> [Problem details] Could you retype the records below exactly as they appear, skipping any pictures?

++++ Given records

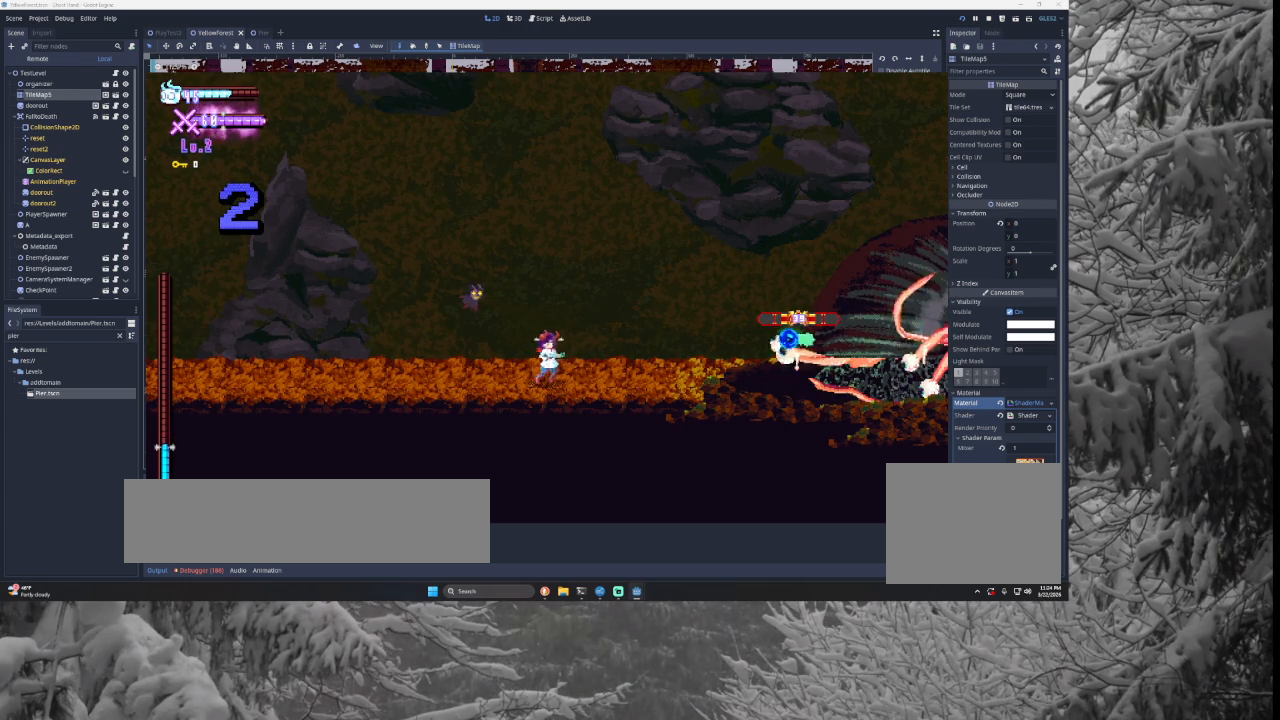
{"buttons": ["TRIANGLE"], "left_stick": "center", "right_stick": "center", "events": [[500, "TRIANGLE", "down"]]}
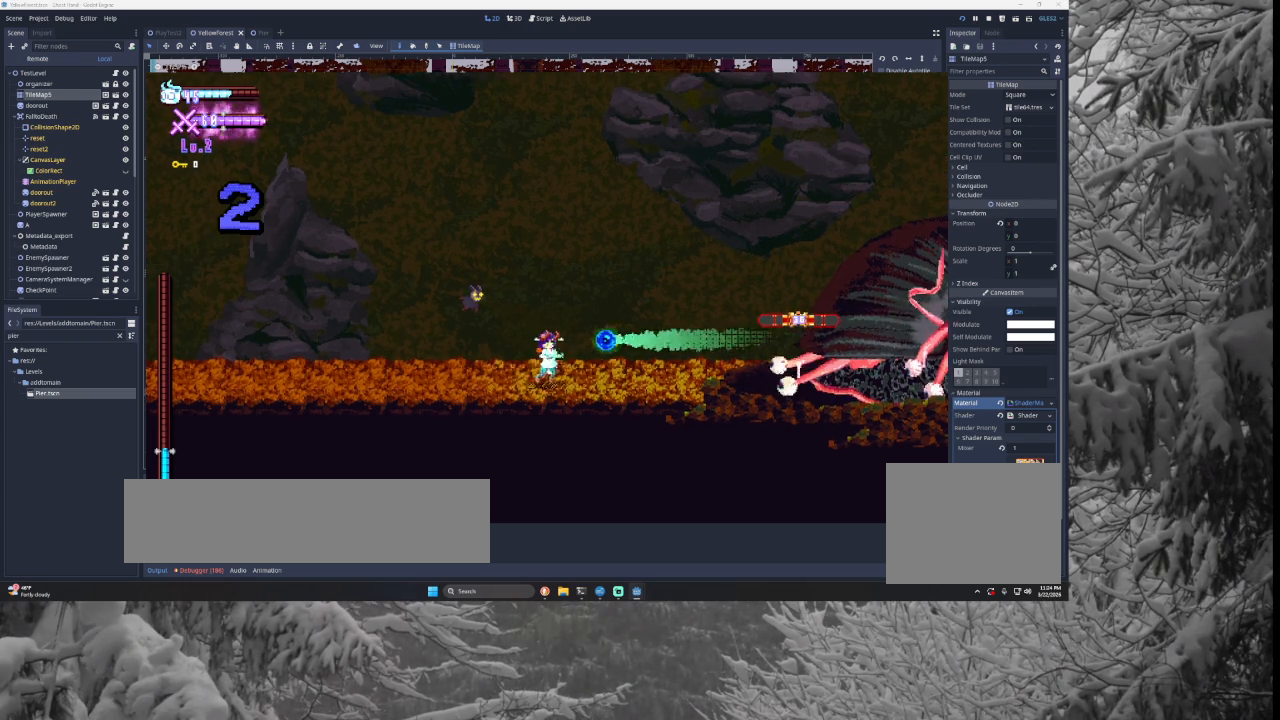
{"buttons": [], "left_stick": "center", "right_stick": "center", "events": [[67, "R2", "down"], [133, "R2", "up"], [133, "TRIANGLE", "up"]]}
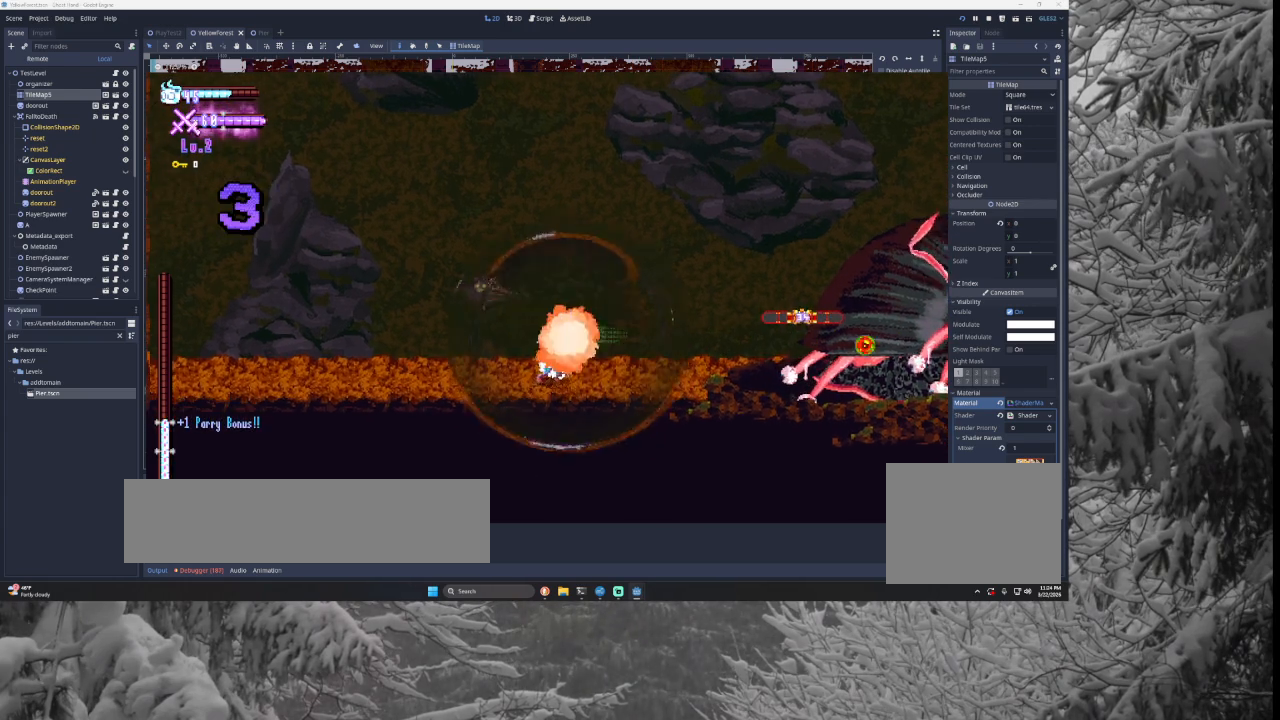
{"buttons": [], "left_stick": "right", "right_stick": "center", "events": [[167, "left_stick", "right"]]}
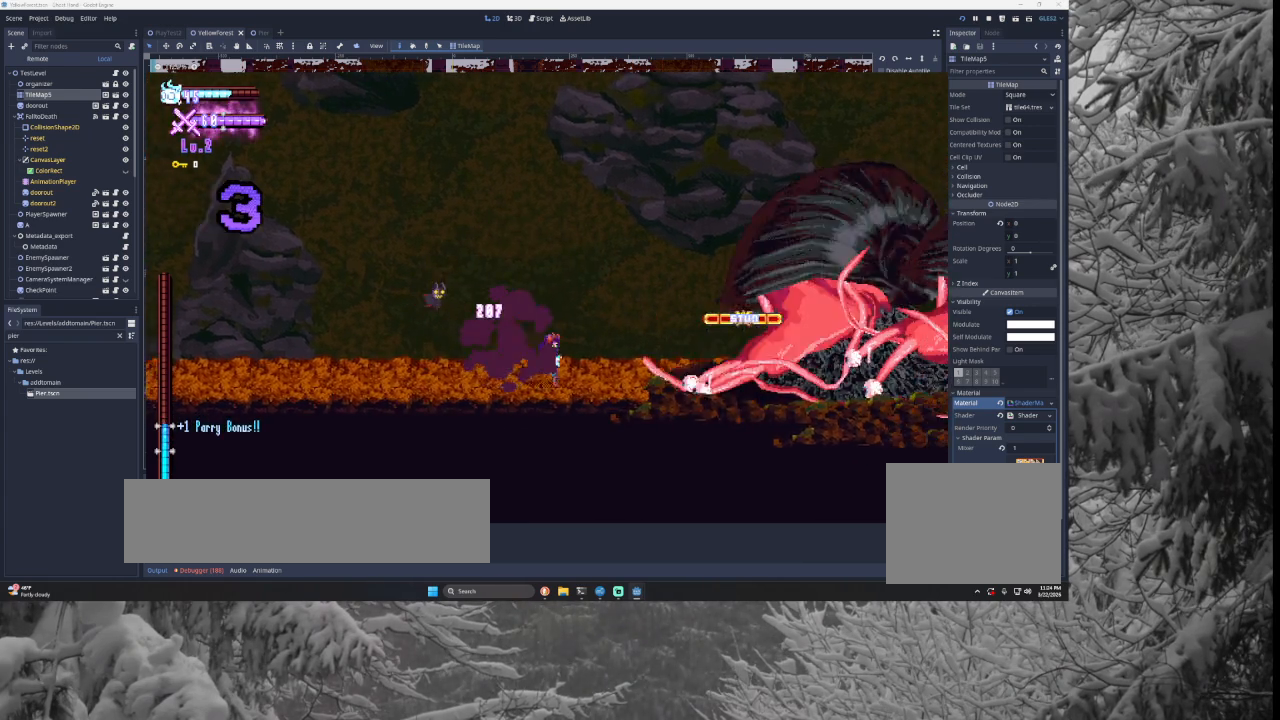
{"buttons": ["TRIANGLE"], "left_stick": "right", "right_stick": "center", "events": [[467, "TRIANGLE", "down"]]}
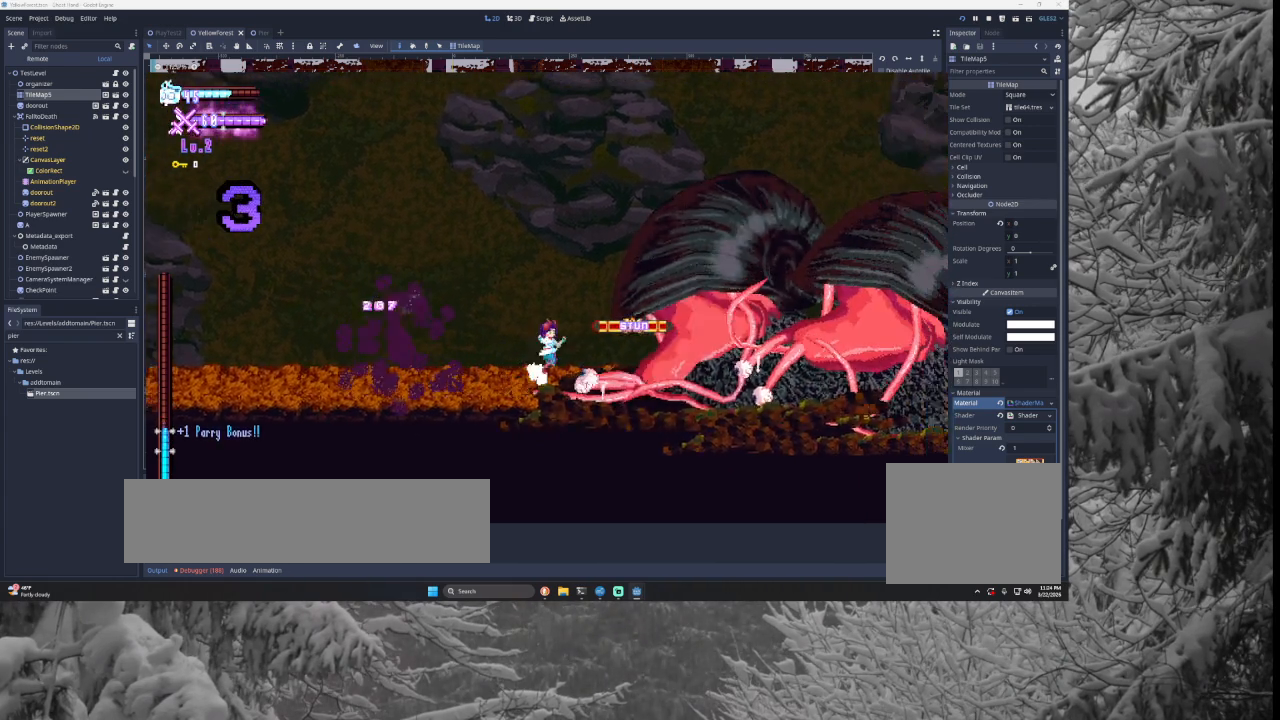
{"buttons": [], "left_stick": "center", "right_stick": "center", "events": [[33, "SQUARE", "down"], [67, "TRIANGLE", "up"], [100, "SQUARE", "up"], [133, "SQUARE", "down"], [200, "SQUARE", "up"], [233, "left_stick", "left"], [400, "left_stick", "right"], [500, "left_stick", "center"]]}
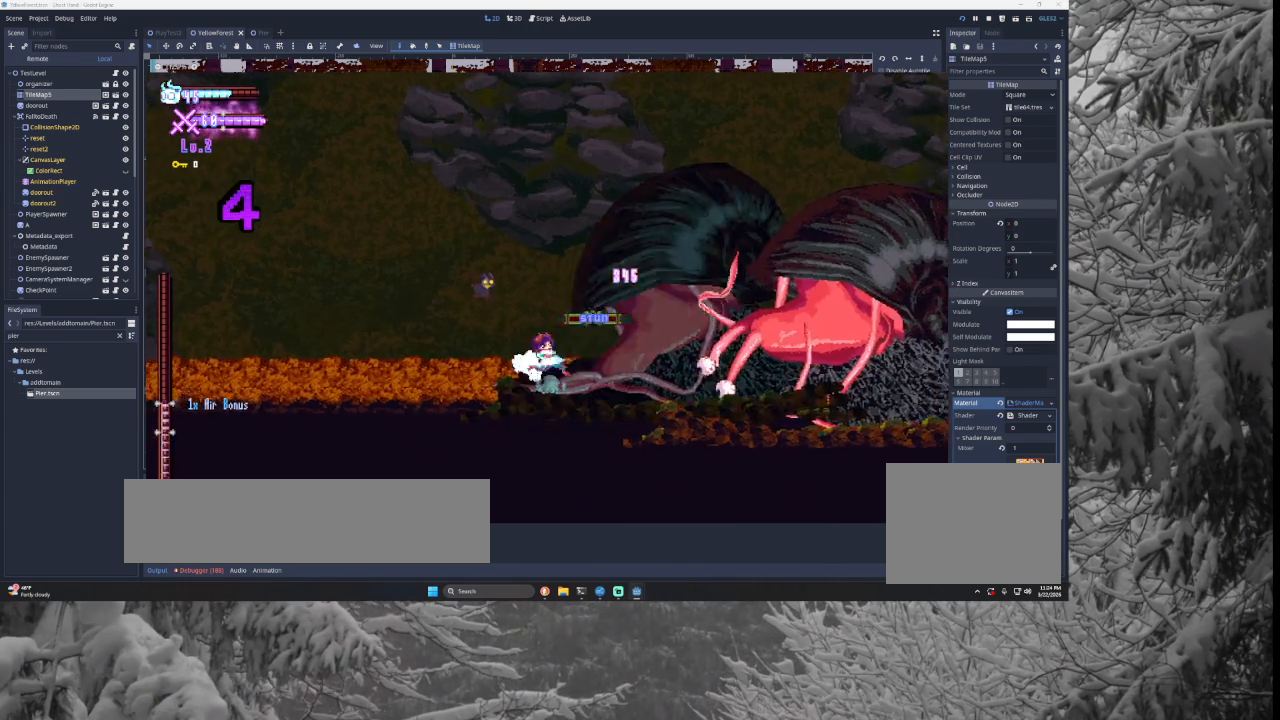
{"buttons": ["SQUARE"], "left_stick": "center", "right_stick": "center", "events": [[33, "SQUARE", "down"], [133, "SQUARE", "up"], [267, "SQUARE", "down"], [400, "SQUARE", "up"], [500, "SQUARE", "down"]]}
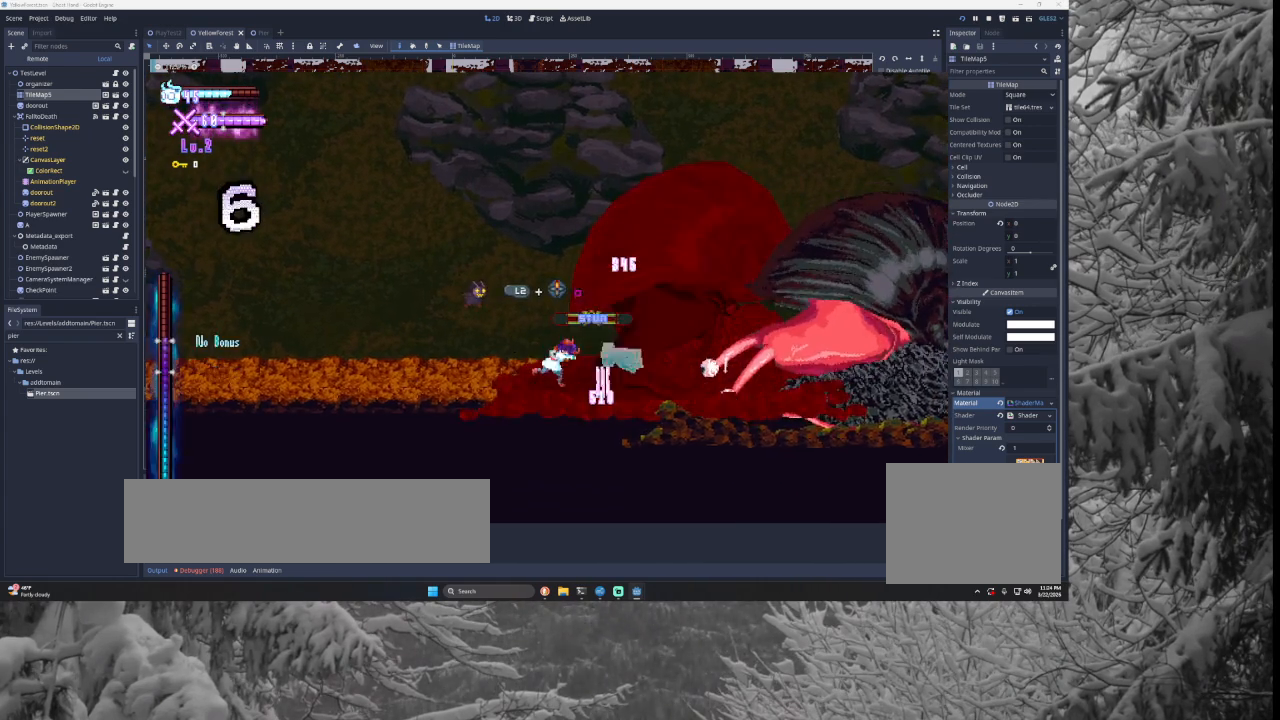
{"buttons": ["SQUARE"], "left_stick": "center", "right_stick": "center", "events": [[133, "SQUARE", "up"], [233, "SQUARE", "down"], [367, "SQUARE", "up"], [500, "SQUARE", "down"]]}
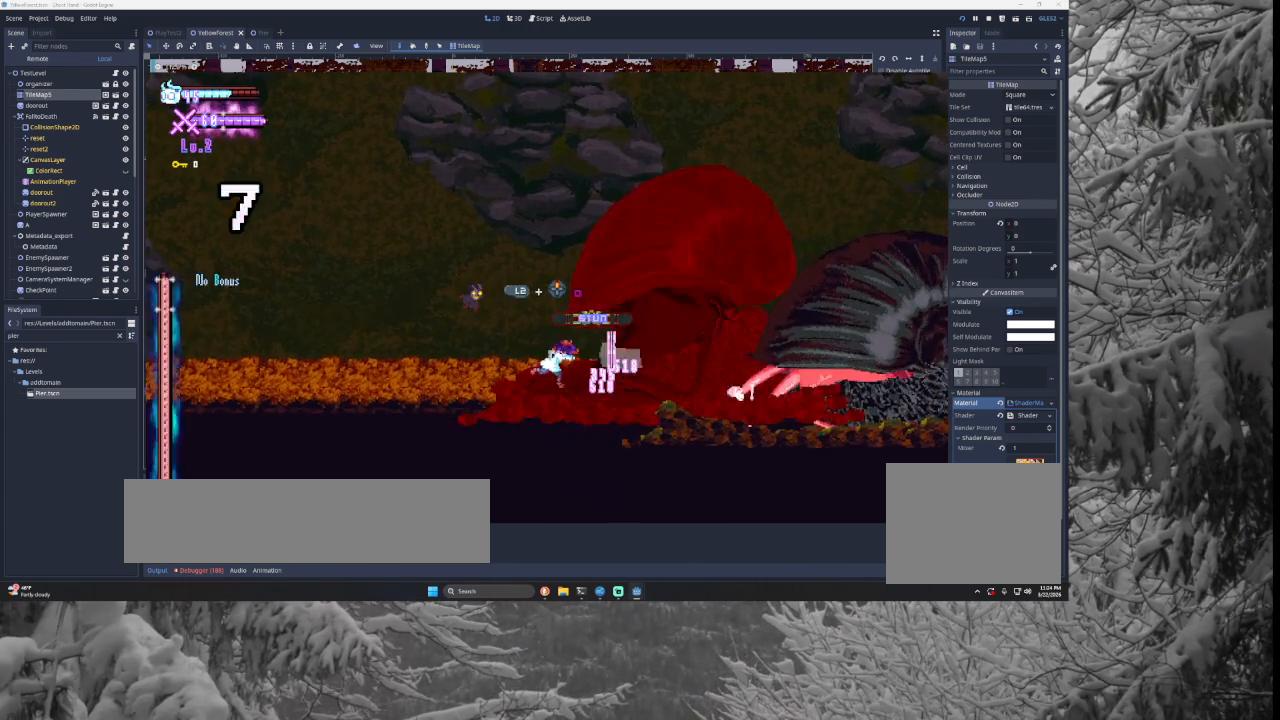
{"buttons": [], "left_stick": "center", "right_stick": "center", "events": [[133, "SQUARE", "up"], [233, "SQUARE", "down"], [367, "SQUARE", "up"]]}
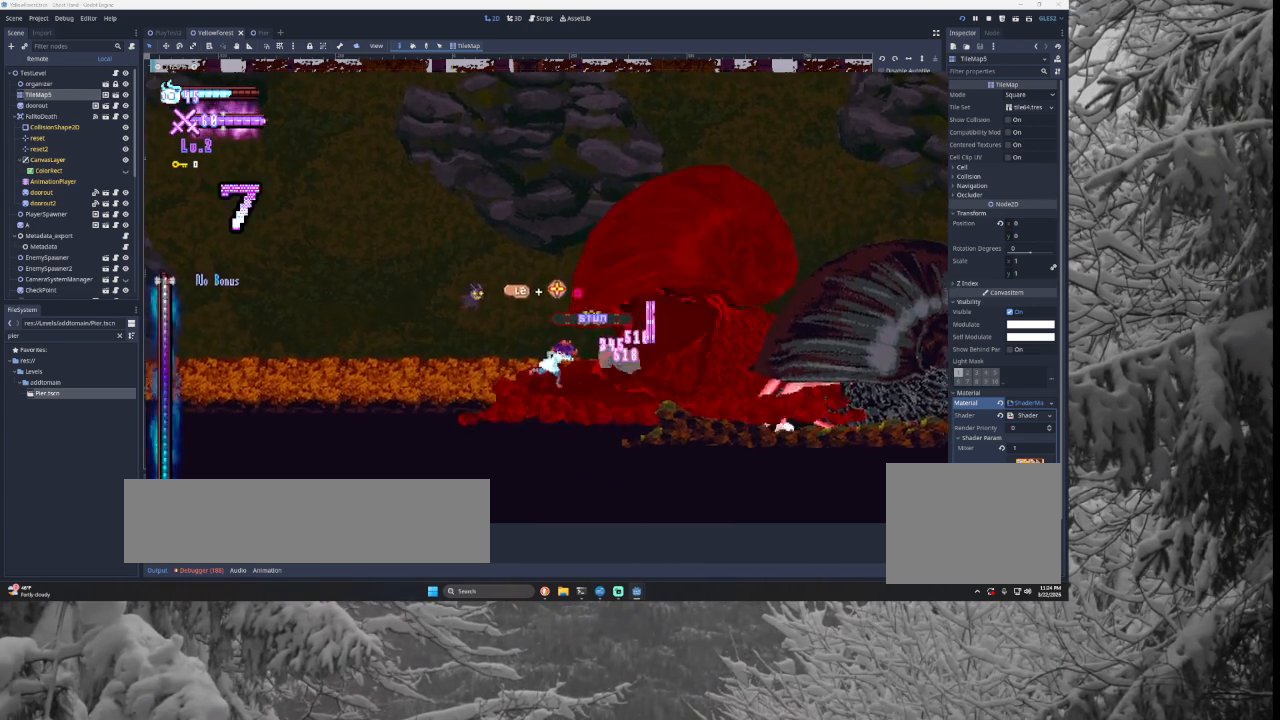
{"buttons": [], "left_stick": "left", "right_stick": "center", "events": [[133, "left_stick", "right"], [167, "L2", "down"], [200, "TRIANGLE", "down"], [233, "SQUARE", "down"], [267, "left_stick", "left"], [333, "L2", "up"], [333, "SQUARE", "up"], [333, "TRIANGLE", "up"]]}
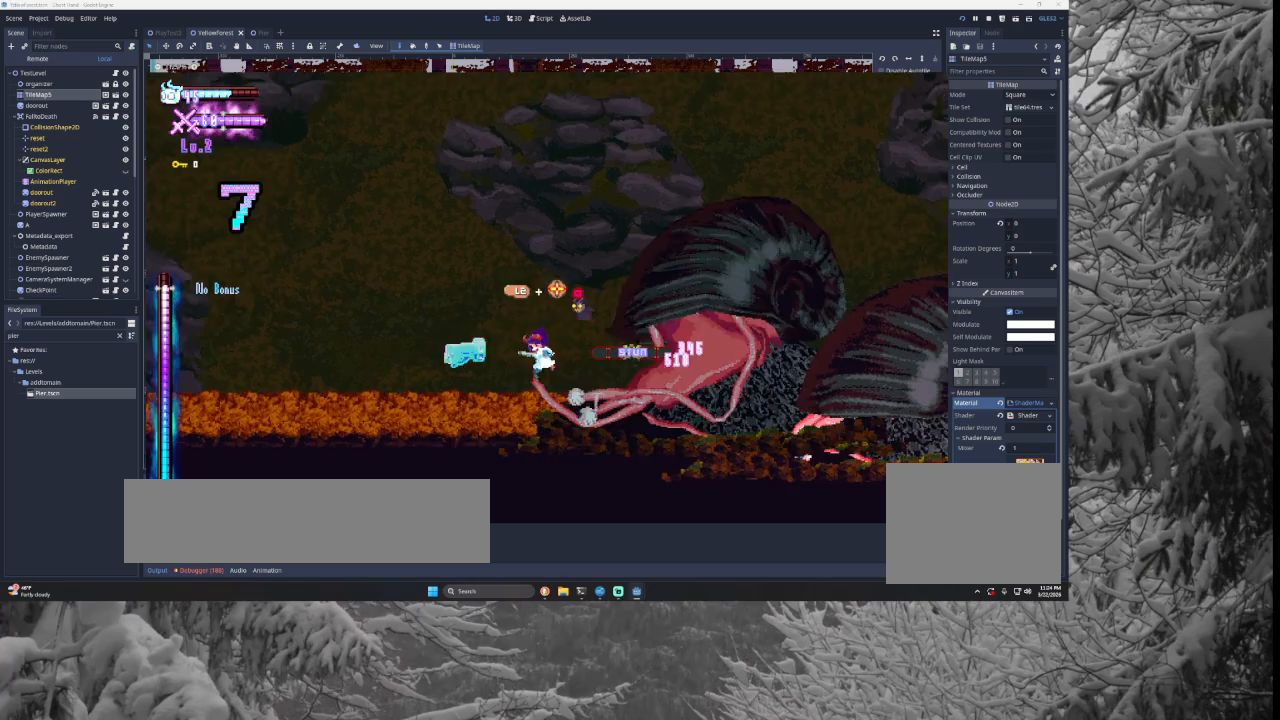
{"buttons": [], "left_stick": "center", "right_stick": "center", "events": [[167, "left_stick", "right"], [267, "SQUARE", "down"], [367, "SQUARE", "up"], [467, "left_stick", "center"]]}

++++++++

> [Reply to the exercise]
{"buttons": ["TRIANGLE"], "left_stick": "center", "right_stick": "center", "events": [[500, "TRIANGLE", "down"]]}
{"buttons": [], "left_stick": "center", "right_stick": "center", "events": [[67, "R2", "down"], [133, "R2", "up"], [133, "TRIANGLE", "up"]]}
{"buttons": [], "left_stick": "right", "right_stick": "center", "events": [[167, "left_stick", "right"]]}
{"buttons": ["TRIANGLE"], "left_stick": "right", "right_stick": "center", "events": [[467, "TRIANGLE", "down"]]}
{"buttons": [], "left_stick": "center", "right_stick": "center", "events": [[33, "SQUARE", "down"], [67, "TRIANGLE", "up"], [100, "SQUARE", "up"], [133, "SQUARE", "down"], [200, "SQUARE", "up"], [233, "left_stick", "left"], [400, "left_stick", "right"], [500, "left_stick", "center"]]}
{"buttons": ["SQUARE"], "left_stick": "center", "right_stick": "center", "events": [[33, "SQUARE", "down"], [133, "SQUARE", "up"], [267, "SQUARE", "down"], [400, "SQUARE", "up"], [500, "SQUARE", "down"]]}
{"buttons": ["SQUARE"], "left_stick": "center", "right_stick": "center", "events": [[133, "SQUARE", "up"], [233, "SQUARE", "down"], [367, "SQUARE", "up"], [500, "SQUARE", "down"]]}
{"buttons": [], "left_stick": "center", "right_stick": "center", "events": [[133, "SQUARE", "up"], [233, "SQUARE", "down"], [367, "SQUARE", "up"]]}
{"buttons": [], "left_stick": "left", "right_stick": "center", "events": [[133, "left_stick", "right"], [167, "L2", "down"], [200, "TRIANGLE", "down"], [233, "SQUARE", "down"], [267, "left_stick", "left"], [333, "L2", "up"], [333, "SQUARE", "up"], [333, "TRIANGLE", "up"]]}
{"buttons": [], "left_stick": "center", "right_stick": "center", "events": [[167, "left_stick", "right"], [267, "SQUARE", "down"], [367, "SQUARE", "up"], [467, "left_stick", "center"]]}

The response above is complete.